Ген-кандидат TanjilG_05042 в локусе Lanr1 показал заметно отличающуюся картину экспрессии от профилей, полученных в результате исследований РНК-секвенирования (рис. 6e). Значительная активация этого гена наблюдалась в популяции Mandelup и 22660 (до 39,7 и 11,7 раз соответственно), что привело к относительно высоким уровням экспрессии (до 1,4 ± 0,14 и 7,2 ± 1,3 соответственно). 83A:476 также выявил некоторую апрегуляцию гена TanjilG_05042 (до 3,8 раз), однако достигнутые относительные уровни экспрессии (0,044 ± 0,002) были более чем в 30 раз ниже, чем наблюдаемые в популяции Mandelup и 22660. Анализ методом ПЦР показал значительные различия в уровнях экспрессии между генотипами в вариантах с имитацией вакцинации (контроль), достигающие 58-кратной разницы между популяциями 22660 и 83A:476, а также между популяциями 22660 и 22660. Двукратная разница была достигнута между Boregine и Mandalup.
Ген-кандидат в локусе AnMan, TanjilG_12861, активировался в ответ на вакцинацию в 83A:476 и Mandelup, был нейтральным в популяции 22660 и был подавлен в Boregine (рис. 6f). Относительная экспрессия гена TanjilG_12861 была самой высокой в ​​инокулированных 83A:476 (0,14 ± 0,01). Ген белка теплового шока класса I TanjilG_05080 HSP17.4 массой 17,4 кДа показал более низкие уровни относительной экспрессии во всех исследованных штаммах и временных точках (рис. 6g). Самое высокое значение наблюдалось на 24 HPI в популяции 22660 (0,14 ± 0,02, восьмикратное увеличение ответа на вакцинацию).

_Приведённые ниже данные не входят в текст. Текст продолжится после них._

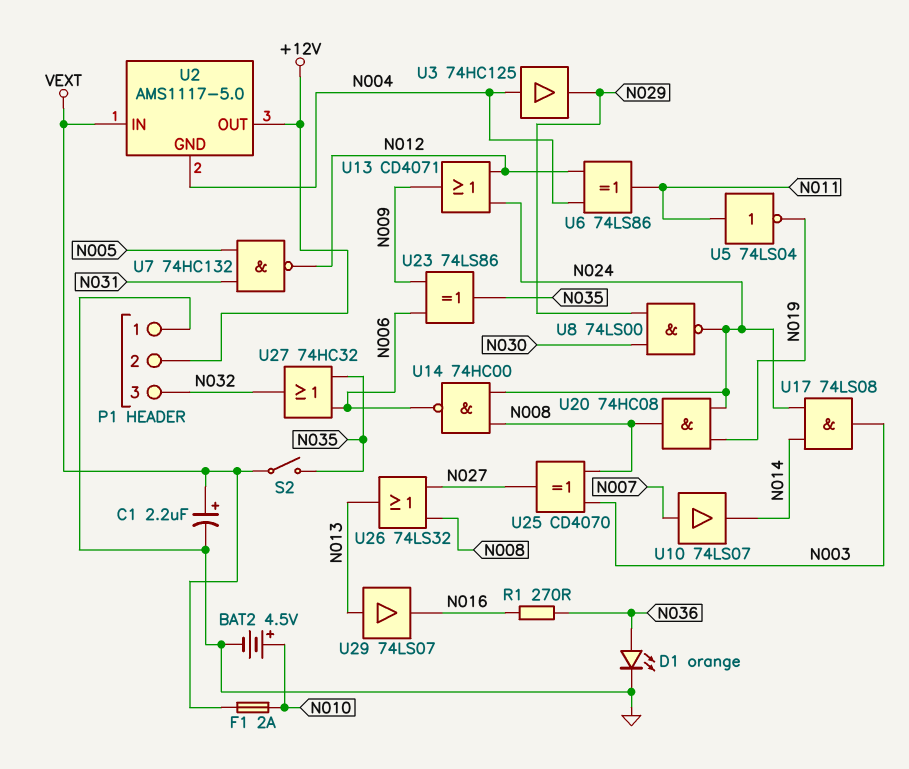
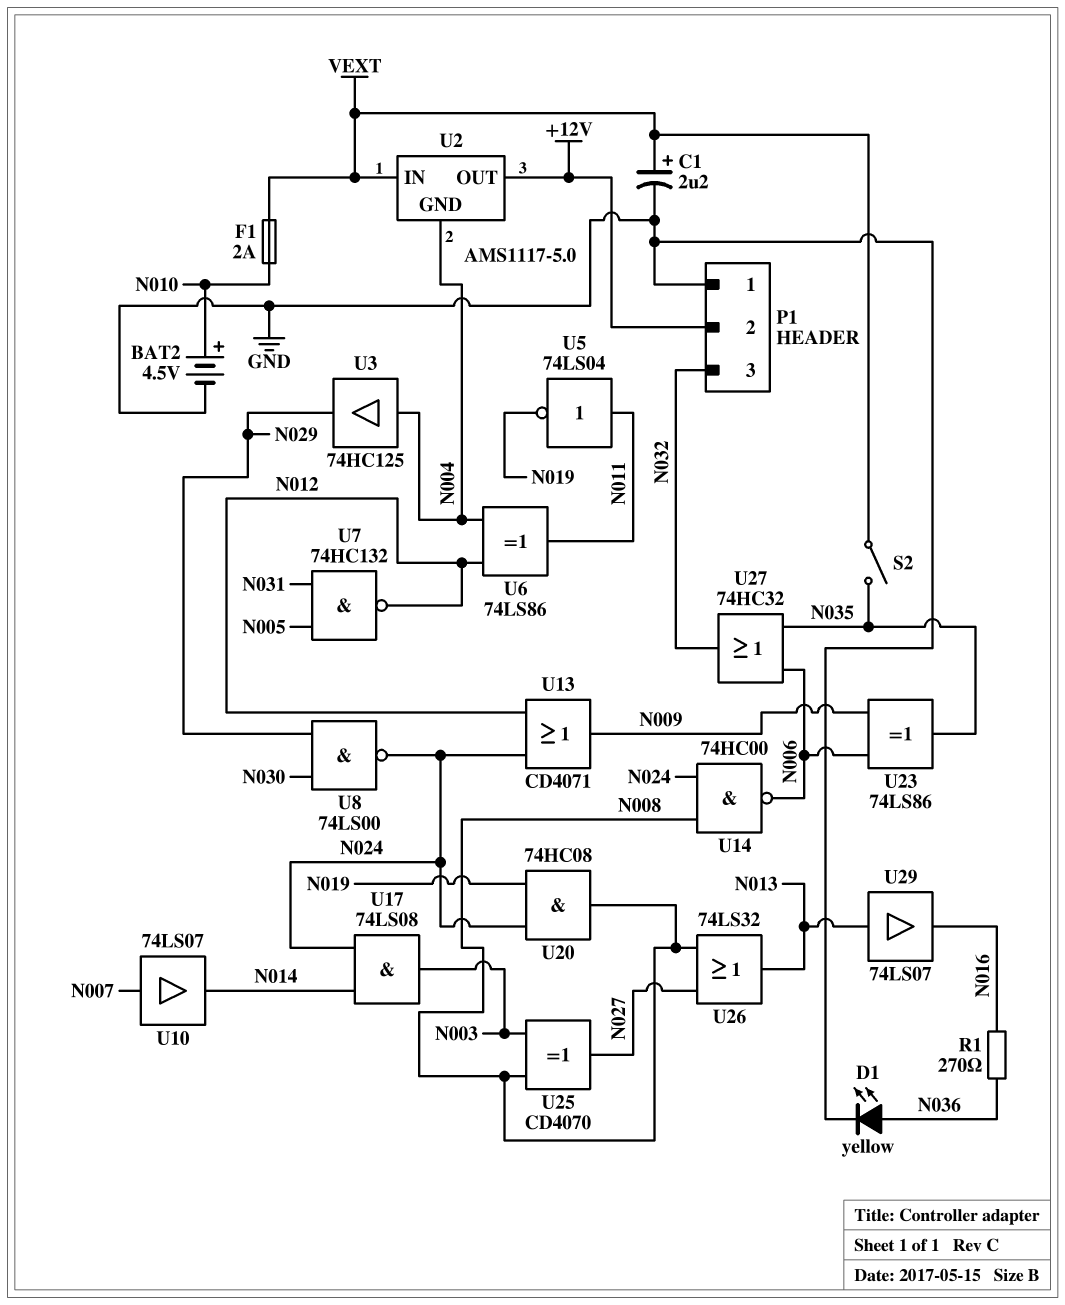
D1: LED orange (A N036, K GND) -> LED yellow (A N036, K GND)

Сравнение профилей экспрессии генов (рис. 7) выявило высокую корреляцию между TanjilG_10657 и четырьмя другими генами: TanjilG_27015 (r = 0,89), TanjilG_05080 (r = 0,85), TanjilG_05042 (r = 0,80) и TanjilG_04706 (r = 0,79). Такие результаты могут указывать на совместную регуляцию этих генов во время защитных реакций. Гены TanjilG_12861 и TanjilG_23384 показали разные профили экспрессии с более низкими значениями коэффициента корреляции Пирсона (от 0,08 до 0,43 и от -0,19 до 0,28 соответственно) по сравнению с другими генами.
Корреляции между профилями экспрессии генов были обнаружены с помощью количественной ПЦР. Были проанализированы следующие линии узколистного люпина: 83A:476 (устойчивая, несущая гомозиготный аллель Lanr1), Mandelup (умеренно устойчивая, несущая гомозиготный аллель AnMan), Boregine (устойчивая, генетический фон неизвестен) и Population 22660 (восприимчивая). Были рассчитаны три временные точки (6, 12 и 24 часа после инокуляции), включая инокулированные (Colletotrichum lupini, штамм Col-08, полученный с полей люпина в Виженице, Польша, в 1999 году) и контрольные (ложноинокулированные) растения. Шкала показывает значение коэффициента корреляции Пирсона.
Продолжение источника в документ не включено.